QUOTED TEXT →
Premier labels union criticism irresponsible
Michael Dunkley has accused a union leader of “irresponsible” comments about this year's Throne Speech.
The Premier said during a live online question- and-answer session with readers of The Royal Gazette that he did not think Mike Charles, general secretary of the Bermuda Union of Teachers, had read the speech before branding it a “bunch of platitudes”.
He said: “There's some good stuff in there; you can't just dismiss it.”
His comments came as he responded to a question from a reader about whether he sent his own children to public school.
Mr Dunkley replied no, adding that his daughters, now grown up, went to Saltus before attending school abroad, a decision driven by a desire for them to have the best education they could get.
“It's a good political question,” he said. “They should ask every politician that, but I don't think it comes into the equation. Where you send your children to school is a family decision.”
He added: “It should be the aspiration of every child to go on and get a further degree.”
He insisted that if he had school-age children now he would consider sending them to public school, despite acknowledging that it had “its challenges”.

(Element boundary listing)
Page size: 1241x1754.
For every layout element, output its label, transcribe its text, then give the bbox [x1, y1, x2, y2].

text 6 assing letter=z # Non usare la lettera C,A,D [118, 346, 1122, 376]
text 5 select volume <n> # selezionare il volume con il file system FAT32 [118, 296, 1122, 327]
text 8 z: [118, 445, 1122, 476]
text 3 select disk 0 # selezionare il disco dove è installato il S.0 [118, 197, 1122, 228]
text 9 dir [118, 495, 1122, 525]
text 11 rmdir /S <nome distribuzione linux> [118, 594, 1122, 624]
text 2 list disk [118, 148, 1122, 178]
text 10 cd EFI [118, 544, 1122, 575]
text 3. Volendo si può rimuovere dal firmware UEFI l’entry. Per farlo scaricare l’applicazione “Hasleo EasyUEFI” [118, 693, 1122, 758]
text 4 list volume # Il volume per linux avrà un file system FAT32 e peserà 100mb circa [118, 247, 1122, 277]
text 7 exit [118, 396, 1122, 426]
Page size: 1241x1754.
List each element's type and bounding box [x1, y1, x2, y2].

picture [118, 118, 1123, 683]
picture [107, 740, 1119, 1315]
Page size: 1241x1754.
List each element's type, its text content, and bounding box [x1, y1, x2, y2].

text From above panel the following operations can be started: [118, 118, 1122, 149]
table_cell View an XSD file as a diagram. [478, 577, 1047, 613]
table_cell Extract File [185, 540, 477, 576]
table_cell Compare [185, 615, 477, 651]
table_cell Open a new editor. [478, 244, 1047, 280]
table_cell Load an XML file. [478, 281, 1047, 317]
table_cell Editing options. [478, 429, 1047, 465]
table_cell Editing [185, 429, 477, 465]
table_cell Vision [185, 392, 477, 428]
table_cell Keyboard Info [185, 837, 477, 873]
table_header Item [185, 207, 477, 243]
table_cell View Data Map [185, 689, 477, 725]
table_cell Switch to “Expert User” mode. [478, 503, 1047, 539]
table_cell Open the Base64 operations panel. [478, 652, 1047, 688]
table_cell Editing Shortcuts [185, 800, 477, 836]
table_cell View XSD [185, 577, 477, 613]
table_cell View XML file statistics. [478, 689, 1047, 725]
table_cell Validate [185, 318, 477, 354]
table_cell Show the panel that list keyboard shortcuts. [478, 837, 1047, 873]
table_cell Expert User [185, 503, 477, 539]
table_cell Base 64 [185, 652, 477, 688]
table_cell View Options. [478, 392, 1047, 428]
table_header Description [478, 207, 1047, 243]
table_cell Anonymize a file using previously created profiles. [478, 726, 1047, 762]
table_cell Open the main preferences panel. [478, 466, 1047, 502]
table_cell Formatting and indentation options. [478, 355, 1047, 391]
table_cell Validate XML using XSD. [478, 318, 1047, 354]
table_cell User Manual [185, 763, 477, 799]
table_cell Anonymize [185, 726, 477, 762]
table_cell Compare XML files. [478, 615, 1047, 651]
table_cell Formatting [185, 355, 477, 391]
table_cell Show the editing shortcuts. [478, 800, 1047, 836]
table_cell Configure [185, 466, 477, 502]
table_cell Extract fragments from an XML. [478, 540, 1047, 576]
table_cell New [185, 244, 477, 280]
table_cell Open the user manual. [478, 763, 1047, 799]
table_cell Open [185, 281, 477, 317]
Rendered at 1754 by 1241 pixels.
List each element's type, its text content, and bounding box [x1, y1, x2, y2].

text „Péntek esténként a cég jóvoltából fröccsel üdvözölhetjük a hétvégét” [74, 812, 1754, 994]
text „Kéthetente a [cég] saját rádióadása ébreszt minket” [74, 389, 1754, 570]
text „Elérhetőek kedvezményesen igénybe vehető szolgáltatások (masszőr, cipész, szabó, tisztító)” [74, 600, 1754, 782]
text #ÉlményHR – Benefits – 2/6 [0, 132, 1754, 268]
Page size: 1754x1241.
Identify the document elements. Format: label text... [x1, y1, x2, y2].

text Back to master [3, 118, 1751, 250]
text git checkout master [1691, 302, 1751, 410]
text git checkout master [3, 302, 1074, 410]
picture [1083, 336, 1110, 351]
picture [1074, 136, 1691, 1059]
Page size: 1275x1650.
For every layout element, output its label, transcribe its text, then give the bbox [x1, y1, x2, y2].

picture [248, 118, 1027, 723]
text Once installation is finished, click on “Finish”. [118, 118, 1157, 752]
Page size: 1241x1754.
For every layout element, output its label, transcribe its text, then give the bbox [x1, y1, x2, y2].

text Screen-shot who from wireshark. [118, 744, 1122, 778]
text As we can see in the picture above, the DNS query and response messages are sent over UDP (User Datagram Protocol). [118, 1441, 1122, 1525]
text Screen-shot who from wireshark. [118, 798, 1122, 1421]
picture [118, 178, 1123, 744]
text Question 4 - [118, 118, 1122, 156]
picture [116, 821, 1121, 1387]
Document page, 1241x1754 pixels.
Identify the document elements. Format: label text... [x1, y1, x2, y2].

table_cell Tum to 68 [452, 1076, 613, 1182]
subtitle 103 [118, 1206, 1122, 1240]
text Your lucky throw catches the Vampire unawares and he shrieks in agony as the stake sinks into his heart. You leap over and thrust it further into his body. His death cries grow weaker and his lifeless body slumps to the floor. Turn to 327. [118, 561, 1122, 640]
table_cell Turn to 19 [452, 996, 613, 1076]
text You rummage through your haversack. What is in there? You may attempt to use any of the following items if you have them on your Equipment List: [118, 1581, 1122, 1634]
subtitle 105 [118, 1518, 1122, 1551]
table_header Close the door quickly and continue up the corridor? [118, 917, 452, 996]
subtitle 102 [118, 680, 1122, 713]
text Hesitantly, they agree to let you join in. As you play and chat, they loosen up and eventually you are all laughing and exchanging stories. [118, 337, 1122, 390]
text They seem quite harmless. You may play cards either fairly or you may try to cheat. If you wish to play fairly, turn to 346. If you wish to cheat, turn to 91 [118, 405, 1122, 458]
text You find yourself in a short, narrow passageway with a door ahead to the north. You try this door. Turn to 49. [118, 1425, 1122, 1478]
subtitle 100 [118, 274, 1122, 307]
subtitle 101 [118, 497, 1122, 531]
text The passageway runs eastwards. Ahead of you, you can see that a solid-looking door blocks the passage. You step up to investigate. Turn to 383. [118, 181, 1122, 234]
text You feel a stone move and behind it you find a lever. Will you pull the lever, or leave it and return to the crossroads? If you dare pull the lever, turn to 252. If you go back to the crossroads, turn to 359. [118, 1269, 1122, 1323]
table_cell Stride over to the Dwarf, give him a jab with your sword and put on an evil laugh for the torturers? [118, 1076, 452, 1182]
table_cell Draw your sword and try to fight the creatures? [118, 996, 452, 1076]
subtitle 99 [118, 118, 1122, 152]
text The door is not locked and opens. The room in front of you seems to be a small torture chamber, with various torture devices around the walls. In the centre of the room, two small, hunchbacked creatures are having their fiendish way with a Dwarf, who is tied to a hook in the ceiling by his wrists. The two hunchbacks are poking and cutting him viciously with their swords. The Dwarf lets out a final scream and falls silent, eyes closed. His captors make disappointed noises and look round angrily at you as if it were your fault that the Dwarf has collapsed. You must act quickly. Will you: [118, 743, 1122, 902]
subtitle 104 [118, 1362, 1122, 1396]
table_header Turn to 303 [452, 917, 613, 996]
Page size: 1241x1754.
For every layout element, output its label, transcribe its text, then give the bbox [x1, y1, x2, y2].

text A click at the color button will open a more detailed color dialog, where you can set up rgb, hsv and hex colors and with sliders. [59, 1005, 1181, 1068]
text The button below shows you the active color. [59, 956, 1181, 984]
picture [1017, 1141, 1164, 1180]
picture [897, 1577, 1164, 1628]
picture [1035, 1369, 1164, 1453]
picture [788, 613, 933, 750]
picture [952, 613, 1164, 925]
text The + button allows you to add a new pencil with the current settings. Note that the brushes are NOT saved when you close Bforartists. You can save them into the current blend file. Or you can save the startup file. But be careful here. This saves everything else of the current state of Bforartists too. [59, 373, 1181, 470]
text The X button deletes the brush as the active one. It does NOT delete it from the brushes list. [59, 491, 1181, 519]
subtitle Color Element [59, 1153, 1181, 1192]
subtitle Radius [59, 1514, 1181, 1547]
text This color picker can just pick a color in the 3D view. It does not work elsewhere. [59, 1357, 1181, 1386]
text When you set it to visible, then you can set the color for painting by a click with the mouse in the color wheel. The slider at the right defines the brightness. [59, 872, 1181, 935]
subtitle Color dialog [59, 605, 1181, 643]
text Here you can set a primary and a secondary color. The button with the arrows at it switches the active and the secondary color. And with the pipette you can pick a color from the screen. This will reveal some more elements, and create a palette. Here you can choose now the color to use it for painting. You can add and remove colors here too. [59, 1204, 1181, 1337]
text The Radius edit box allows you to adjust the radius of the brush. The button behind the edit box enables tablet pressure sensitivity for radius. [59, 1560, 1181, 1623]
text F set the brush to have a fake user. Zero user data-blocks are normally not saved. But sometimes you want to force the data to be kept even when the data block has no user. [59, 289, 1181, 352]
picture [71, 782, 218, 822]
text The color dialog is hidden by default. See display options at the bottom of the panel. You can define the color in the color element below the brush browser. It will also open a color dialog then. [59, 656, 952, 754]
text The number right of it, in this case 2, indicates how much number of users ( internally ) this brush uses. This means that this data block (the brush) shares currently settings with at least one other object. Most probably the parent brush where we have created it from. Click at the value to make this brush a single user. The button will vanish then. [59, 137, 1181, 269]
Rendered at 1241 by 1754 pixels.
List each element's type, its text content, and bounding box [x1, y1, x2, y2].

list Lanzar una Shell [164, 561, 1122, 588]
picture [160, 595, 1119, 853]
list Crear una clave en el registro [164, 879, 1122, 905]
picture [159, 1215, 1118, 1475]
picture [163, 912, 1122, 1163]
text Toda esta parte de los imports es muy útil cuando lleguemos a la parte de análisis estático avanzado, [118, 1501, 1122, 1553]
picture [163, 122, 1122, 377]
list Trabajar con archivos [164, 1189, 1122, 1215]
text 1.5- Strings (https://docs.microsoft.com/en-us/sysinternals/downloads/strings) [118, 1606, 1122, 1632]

TASK REQUIREMENTS →
A – In the news article on the Premier's remarks, what phrase did Mike Charles use to brand the Throne Speech?
B – Carry the news article on the Premier's remarks forward from its final sentence.

IN RESPONSE →
A – A "bunch of platitudes."

B –
Pointing to this year's graduates from the Berkeley Institute, the majority of whom were going on to higher education abroad, he said: “You can get a good education in the public system here.
“We complain about stuff sometimes because we like to complain about stuff. Let's not make any excuses about public or private. Let's drive it. You need to have family and friends to help drive the children.”
Turning to Mr Charles's remarks about the Throne Speech, which includes a pledge for a strategic plan on education, he said: “We have to hold everybody in the system accountable.
“I'm going to push the envelope a bit far here this morning. I consider those [Mr Charles's] comments irresponsible.”
Education was just one of the topics raised by readers in the 40-minute Facebook Live session with the Premier on Thursday, which focused on Throne Speech initiatives.
Another reader asked Mr Dunkley if he thought there ought to be reparations for the island's black population for the wrongs of the past.
The Premier said: “Reparations is a subject that has come up from time to time but it's not something that's high on the radar in Bermuda at the present time.”
He said he would rather the community at large had a discussion to understand what it meant before he would commit one way or another.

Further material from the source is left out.